Aim of the task:
Go through the following data and transcribe exactly the stretch of lines from the one holding "(188, 410) none" to the one holding "[604,657,673,666] coefficients ->", both included.

Task inputs:

....

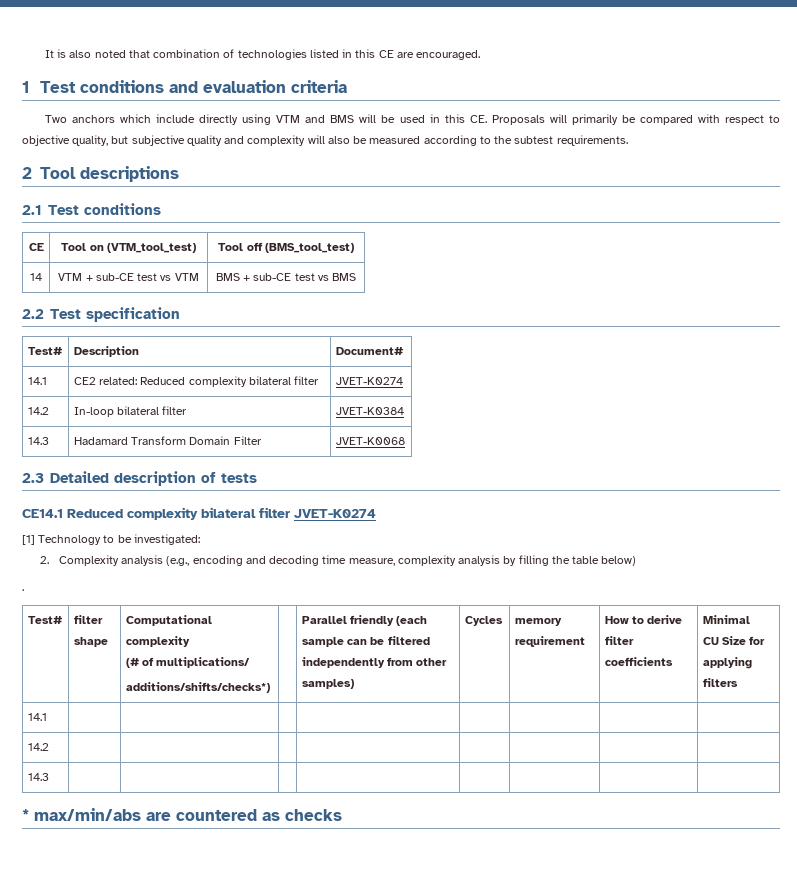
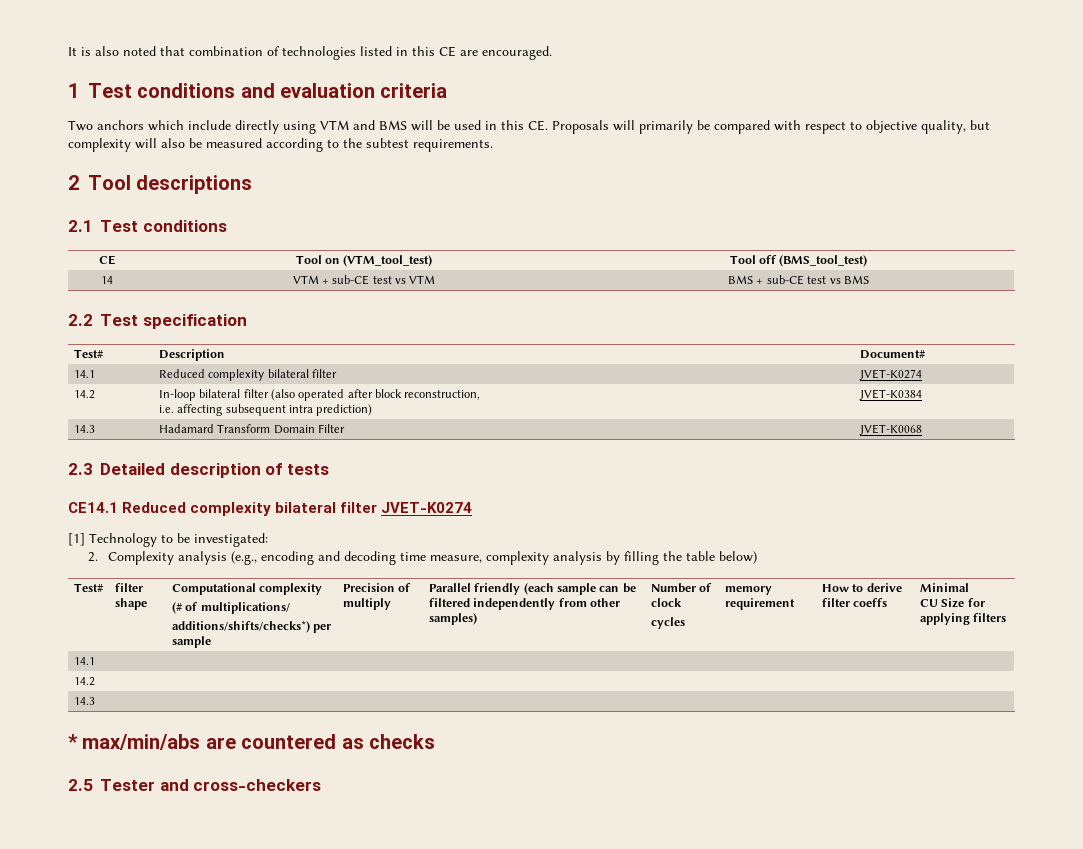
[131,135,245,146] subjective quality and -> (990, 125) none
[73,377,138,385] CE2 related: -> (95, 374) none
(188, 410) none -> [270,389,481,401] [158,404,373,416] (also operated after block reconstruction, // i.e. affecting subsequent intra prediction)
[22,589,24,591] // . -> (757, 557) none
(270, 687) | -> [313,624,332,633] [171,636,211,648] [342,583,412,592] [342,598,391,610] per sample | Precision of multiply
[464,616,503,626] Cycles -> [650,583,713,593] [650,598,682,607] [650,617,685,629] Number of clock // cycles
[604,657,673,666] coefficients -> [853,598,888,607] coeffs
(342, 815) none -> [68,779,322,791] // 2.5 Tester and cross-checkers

....

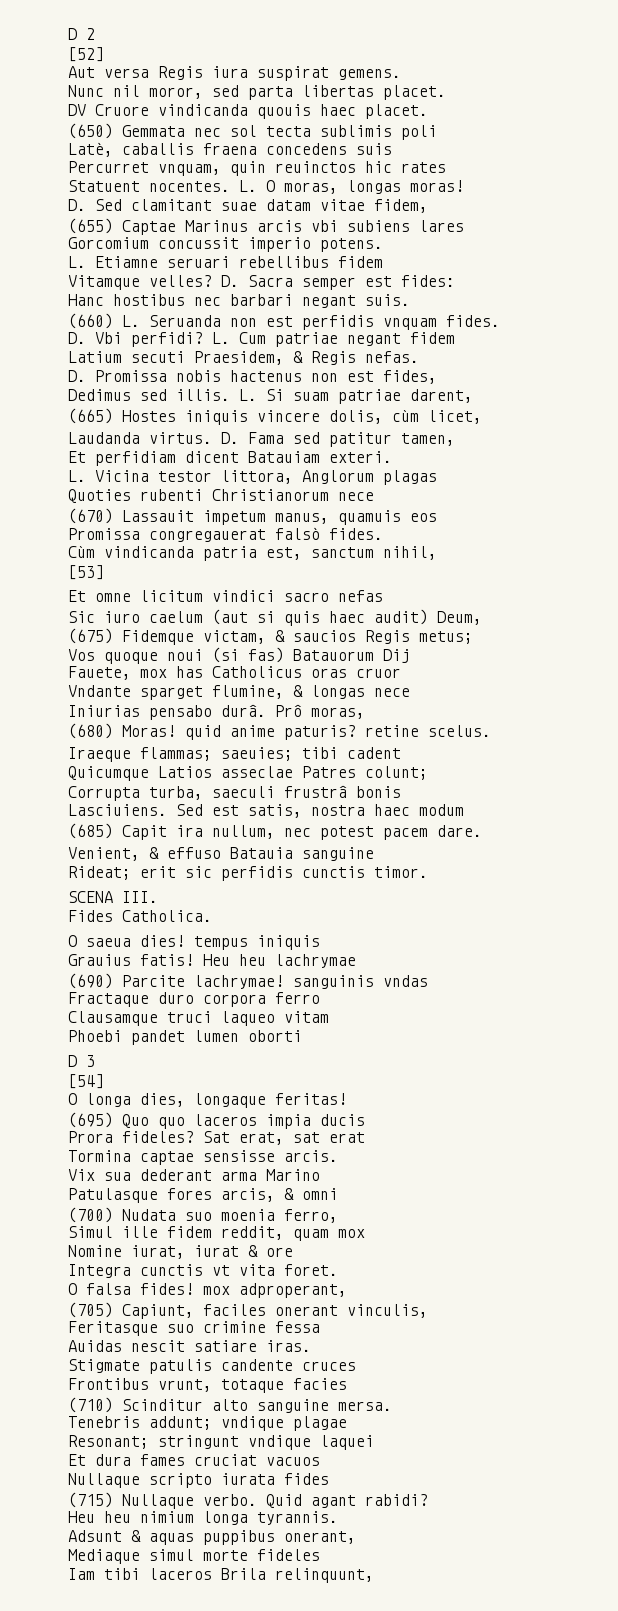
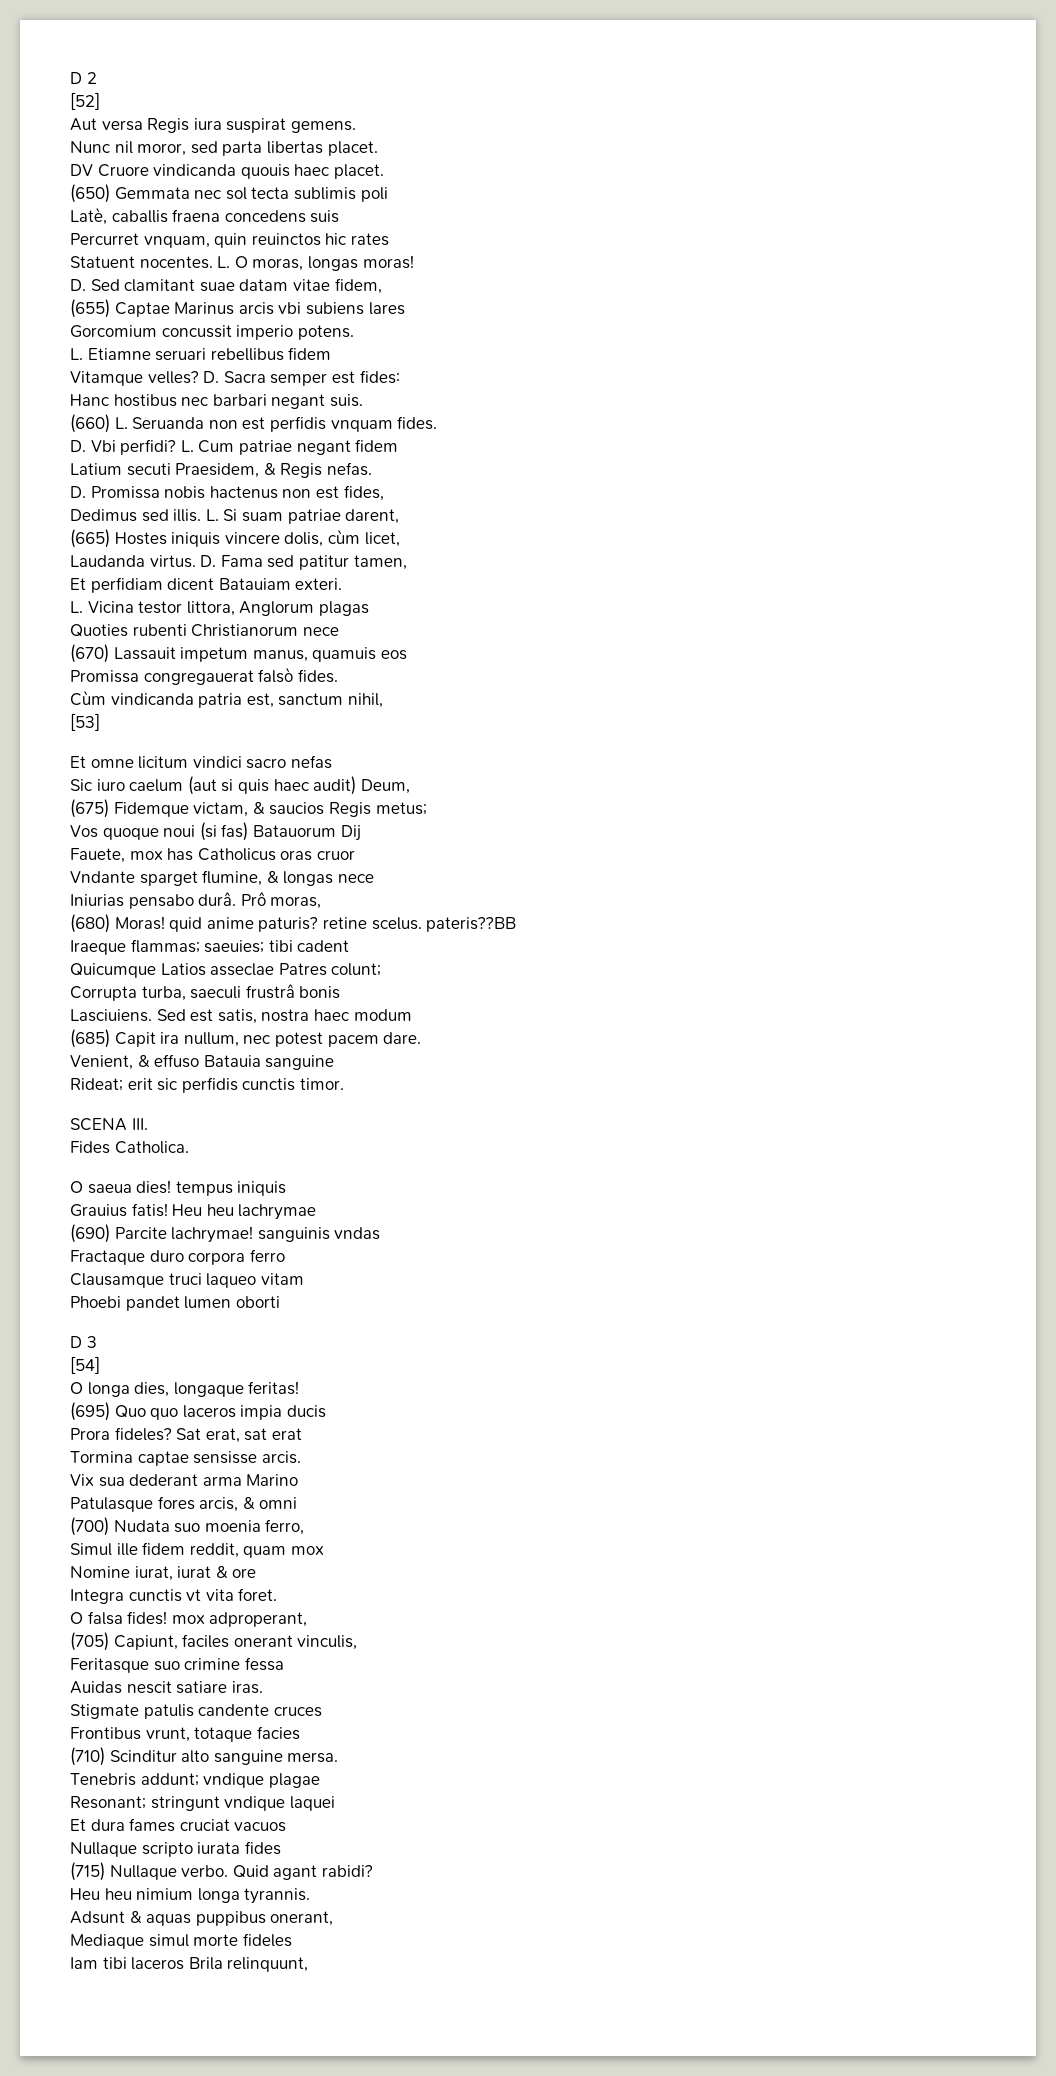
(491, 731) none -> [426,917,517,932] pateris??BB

....

Result for this task:
(188, 410) none -> [270,389,481,401] [158,404,373,416] (also operated after block reconstruction, // i.e. affecting subsequent intra prediction)
[22,589,24,591] // . -> (757, 557) none
(270, 687) | -> [313,624,332,633] [171,636,211,648] [342,583,412,592] [342,598,391,610] per sample | Precision of multiply
[464,616,503,626] Cycles -> [650,583,713,593] [650,598,682,607] [650,617,685,629] Number of clock // cycles
[604,657,673,666] coefficients -> [853,598,888,607] coeffs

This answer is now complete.